El Canal Saint-Martin se convierte en la gran piscina pública de París ante el calor extremo

El asfalto de París hierve bajo una masa de aire cálido que amenaza con romper las marcas de la histórica crisis climática del 2003. Con registros térmicos proyectados en los 40°C, la capital francesa experimenta condiciones meteorológicas excepcionales que derivaron en la activación de alertas ambientales en la mayor parte de la nación.
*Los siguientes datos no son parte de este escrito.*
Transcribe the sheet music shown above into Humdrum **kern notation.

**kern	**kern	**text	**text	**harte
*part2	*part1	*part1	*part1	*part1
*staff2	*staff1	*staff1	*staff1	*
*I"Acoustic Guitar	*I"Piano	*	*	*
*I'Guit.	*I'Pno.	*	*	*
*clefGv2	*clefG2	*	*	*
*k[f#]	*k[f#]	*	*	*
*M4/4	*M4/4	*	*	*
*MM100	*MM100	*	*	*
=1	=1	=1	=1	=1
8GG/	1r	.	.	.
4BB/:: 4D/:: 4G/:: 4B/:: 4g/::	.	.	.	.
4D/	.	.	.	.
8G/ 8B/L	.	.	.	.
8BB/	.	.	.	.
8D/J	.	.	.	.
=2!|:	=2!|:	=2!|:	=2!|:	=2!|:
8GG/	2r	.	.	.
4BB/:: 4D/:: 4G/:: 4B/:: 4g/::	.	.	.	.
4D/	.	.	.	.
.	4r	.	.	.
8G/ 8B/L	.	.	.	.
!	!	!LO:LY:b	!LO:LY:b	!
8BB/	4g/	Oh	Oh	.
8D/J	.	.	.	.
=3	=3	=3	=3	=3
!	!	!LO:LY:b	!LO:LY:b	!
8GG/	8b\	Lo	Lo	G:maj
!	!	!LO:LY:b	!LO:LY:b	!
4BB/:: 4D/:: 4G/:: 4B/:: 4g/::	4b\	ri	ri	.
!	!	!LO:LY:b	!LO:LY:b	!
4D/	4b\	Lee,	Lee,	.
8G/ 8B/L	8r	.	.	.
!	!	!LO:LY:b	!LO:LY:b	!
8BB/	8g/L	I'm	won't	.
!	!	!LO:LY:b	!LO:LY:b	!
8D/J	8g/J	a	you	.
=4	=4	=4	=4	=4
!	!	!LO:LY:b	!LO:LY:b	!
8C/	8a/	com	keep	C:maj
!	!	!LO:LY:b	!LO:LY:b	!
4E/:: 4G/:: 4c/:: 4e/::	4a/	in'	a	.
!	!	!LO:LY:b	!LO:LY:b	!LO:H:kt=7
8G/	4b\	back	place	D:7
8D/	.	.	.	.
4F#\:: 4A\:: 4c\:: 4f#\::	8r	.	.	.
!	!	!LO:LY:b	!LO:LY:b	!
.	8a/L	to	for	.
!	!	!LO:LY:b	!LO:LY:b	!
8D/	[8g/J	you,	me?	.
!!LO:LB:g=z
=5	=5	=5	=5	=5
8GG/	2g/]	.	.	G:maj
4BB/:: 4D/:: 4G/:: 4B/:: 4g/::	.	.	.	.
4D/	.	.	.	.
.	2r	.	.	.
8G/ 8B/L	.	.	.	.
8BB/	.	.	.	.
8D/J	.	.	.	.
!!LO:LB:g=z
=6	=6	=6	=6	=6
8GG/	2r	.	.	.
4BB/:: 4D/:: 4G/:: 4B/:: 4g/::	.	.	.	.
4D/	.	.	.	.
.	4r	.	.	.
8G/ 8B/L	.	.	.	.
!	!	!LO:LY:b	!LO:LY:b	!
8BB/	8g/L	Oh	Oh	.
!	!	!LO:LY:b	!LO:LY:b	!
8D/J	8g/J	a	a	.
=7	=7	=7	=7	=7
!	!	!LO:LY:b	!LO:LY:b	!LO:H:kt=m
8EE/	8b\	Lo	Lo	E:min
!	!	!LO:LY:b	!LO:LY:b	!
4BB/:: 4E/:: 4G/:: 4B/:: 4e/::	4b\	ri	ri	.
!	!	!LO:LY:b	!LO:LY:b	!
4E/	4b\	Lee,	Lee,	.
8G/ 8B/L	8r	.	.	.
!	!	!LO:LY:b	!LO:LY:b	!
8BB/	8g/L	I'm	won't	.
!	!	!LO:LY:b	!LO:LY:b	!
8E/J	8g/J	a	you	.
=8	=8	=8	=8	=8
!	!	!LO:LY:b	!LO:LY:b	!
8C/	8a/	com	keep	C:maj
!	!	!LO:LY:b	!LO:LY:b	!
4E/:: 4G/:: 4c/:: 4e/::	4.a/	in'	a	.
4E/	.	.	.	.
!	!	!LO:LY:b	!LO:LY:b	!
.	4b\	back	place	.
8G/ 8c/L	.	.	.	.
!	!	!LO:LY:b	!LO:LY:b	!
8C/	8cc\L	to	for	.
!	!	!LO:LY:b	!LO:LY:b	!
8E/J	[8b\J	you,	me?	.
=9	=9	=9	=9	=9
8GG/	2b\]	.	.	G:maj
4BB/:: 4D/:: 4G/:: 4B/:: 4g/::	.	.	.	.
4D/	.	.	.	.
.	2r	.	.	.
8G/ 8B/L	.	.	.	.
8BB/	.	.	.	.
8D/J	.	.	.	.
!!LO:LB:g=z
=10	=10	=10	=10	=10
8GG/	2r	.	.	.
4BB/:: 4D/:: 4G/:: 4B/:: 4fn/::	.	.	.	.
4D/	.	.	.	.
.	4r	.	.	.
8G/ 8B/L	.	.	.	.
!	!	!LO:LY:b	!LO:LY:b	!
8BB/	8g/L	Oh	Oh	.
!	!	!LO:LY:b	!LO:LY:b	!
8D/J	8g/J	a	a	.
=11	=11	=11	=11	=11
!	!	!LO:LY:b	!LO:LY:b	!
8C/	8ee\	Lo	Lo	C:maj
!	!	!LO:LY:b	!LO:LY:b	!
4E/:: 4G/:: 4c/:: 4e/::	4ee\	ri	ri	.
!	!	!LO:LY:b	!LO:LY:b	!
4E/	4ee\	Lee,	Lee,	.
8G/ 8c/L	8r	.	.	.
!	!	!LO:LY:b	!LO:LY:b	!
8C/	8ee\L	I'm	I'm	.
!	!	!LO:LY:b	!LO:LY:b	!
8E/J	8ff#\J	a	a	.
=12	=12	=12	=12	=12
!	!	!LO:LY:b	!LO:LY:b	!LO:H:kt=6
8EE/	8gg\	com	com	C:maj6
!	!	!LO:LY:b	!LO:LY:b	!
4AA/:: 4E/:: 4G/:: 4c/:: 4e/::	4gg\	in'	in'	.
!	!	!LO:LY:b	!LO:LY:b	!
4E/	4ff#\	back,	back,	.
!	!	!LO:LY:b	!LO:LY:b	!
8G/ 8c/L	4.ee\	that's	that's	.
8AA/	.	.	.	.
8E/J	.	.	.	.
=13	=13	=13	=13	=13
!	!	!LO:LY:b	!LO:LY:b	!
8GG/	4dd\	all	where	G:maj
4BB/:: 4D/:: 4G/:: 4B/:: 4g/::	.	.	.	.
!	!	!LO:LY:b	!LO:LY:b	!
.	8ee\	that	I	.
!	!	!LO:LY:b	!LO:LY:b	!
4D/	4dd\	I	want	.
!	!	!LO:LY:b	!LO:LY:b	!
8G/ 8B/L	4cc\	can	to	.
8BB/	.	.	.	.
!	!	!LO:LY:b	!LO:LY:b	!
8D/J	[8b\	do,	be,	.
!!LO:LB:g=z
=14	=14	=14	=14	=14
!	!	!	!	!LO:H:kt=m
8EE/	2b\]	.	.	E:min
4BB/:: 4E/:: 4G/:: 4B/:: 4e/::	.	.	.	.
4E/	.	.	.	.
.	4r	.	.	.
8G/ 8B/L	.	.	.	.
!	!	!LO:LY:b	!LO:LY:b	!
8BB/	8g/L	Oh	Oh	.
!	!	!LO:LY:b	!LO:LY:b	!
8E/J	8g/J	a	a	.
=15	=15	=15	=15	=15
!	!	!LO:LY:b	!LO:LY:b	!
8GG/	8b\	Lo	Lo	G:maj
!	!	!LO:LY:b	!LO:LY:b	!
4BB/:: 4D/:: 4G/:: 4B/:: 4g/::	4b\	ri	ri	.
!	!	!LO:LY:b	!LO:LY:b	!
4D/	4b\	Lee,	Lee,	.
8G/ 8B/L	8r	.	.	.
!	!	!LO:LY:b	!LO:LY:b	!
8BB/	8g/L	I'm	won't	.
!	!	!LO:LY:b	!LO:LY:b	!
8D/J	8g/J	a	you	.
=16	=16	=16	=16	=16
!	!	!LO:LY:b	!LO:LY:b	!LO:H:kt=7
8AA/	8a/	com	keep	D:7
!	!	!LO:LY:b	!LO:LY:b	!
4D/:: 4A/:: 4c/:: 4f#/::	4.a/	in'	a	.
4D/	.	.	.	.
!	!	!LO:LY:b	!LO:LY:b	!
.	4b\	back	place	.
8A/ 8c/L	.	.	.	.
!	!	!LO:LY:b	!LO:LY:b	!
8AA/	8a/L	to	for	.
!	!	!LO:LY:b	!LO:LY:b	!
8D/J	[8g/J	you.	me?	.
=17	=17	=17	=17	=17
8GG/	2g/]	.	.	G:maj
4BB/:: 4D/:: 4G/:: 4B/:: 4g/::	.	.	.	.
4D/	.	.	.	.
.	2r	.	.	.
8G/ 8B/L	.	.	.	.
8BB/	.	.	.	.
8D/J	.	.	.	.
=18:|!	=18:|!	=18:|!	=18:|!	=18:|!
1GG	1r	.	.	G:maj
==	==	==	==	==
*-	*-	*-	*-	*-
Entre las disposiciones adoptadas por el aparato gubernamental, que incluyen el ajuste de los horarios en planteles educativos y el cese de prácticas atléticas en exteriores, destacó la reconversión del Canal Saint-Martin, específicamente en su tramo del Bassin des Récollets, como un espacio apto para el ingreso de bañistas locales.

Miles de parisinos acudieron en masa el pasado 21 de junio a las inmediaciones del canal, generando filas kilométricas que capturaron la atención de medios internacionales. El fenómeno social resalta un cambio radical en la normativa urbana del país: por más de cincuenta años, sumergirse en estas aguas estuvo vedado debido a la contaminación biológica y los peligros de las corrientes internas. Sin embargo, las reformas ambientales enfocadas en la resiliencia urbana transformaron la antigua restricción en un alivio indispensable para la comunidad. Mientras los servicios de salud se mantienen en máxima alerta para atender emergencias asociadas a las altas temperaturas, el Canal Saint-Martin opera como el epicentro de la resistencia ciudadana frente a un verano que inicia con récords alarmantes para la salud de los habitantes.